> Quoted text
One glitch has been 8yo's schedule.  She has been up to full speed this week.  Unfortunately, I've had a few days where we simply could not complete everything.  We have had three rushed days this week and her work is the first casualty on those days.

This brings me to "rushing."  Three out of our four school days this week have been rushed which takes the fun out of homeschool.  Tuesday we rushed to finish before big sis's weekly visit.  Wednesday we rushed, so we could leave for Activity Day at church in the afternoon.  Friday we rushed so we could attend a picnic with dad's co-workers.   The only solution I see is starting school earlier.

Good things:
  • 8yo memorized a poem ("The Caterpillar" by Christina G. Rosetti).  She has a hard time parroting the most basic sentences, so I consider this a miracle.  In these two short weeks I have seen the fruit of consistency.  It is truly sweet.  
  • Though 12yo has no love of school, she comes to me ready to work and "get it over with."  I'm thankful she doesn't run and hide.
  • In the past, 15yo tended to silently dig in heels.  She would simply forget that I had given her a list of school work to be accomplished that day.  This week it was a relief to see her doing her work without constant reminders from me.  I'm also proud of her for wanting to attend seminary.
Tomorrow, amongst my chauffeuring jobs, I hope to extend my school planning by another week.  12yo needs grammar and 15yo needs German, grammar, and writing.

I need to remember to keep Tuesdays lighter than the rest of the week.  We want to enjoy big sister's visit on that day.

Friday, September 3, 2010

Week 1 Wrap-up (Rusty Chain)

The first day was tough.  It was like trying to ride a bike with a rusty chain.  Lots of exertion without moving very far along. Add in some awful squeaking noises.  12yo - compliance with frustration and tears.  8yo - non-compliance with copious amounts of whining

Day 2 - It was like someone oiled the chain.  Not as much exertion needed.  Moved more easily.

Days 3&4 - Did someone put a new chain on the bicycle overnight?  School went smoothly and ended a couple of hours earlier (for the 12yo).

Collection entries:
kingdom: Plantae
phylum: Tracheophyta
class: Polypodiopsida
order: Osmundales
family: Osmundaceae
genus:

> Requirements
**a.** Print the passage of the homeschool journal starting at "Week 1 Wrap-up" and ending at "Moved more easily.".
**b.** Write what comes next in the homeschool journal, picking up after its last sentence.

> Results for the exercise
**a.**
Week 1 Wrap-up (Rusty Chain)

The first day was tough.  It was like trying to ride a bike with a rusty chain.  Lots of exertion without moving very far along. Add in some awful squeaking noises.  12yo - compliance with frustration and tears.  8yo - non-compliance with copious amounts of whining

Day 2 - It was like someone oiled the chain.  Not as much exertion needed.  Moved more easily.

**b.**
Day 5 - We're in the groove.  No, they aren't jumping up and down for joy, but they realize Mom is going to stick to her guns.  "We will be consistent."

I have always LOVED planning.  Putting the plan into action?  Um, well, I've never been too successful with that.  
Week 1 - 12yo  
This year I made a table for each of my students - days of the week across the top, subjects in the left-hand column.  I typed in what I thought we could reasonably accomplish in each block/cell.  I planned out four weeks in which the weeks are progressively more productive.  Week one we worked on basics with lots of review - handwriting, spelling, math, Latin (reading for 8yo), history, and science, etc.   It was just right.  Week two I'll add Christian studies and writing.  Week three - grammar.  Week four - full speed ahead.

Monday, August 30, 2010

Dry Soil

Our first day of school was like pouring water on dry soil.

I'm notorious for letting our potted plants get so dry that the water runs off rather than soaking in.  Well, that was what our first day was like.  I was trying to put something into these kids but they were so "dry" that the information ran off before it ever had a chance to soak in, even slightly.  On one child I could actually see the run-off (in the form of tears of frustration).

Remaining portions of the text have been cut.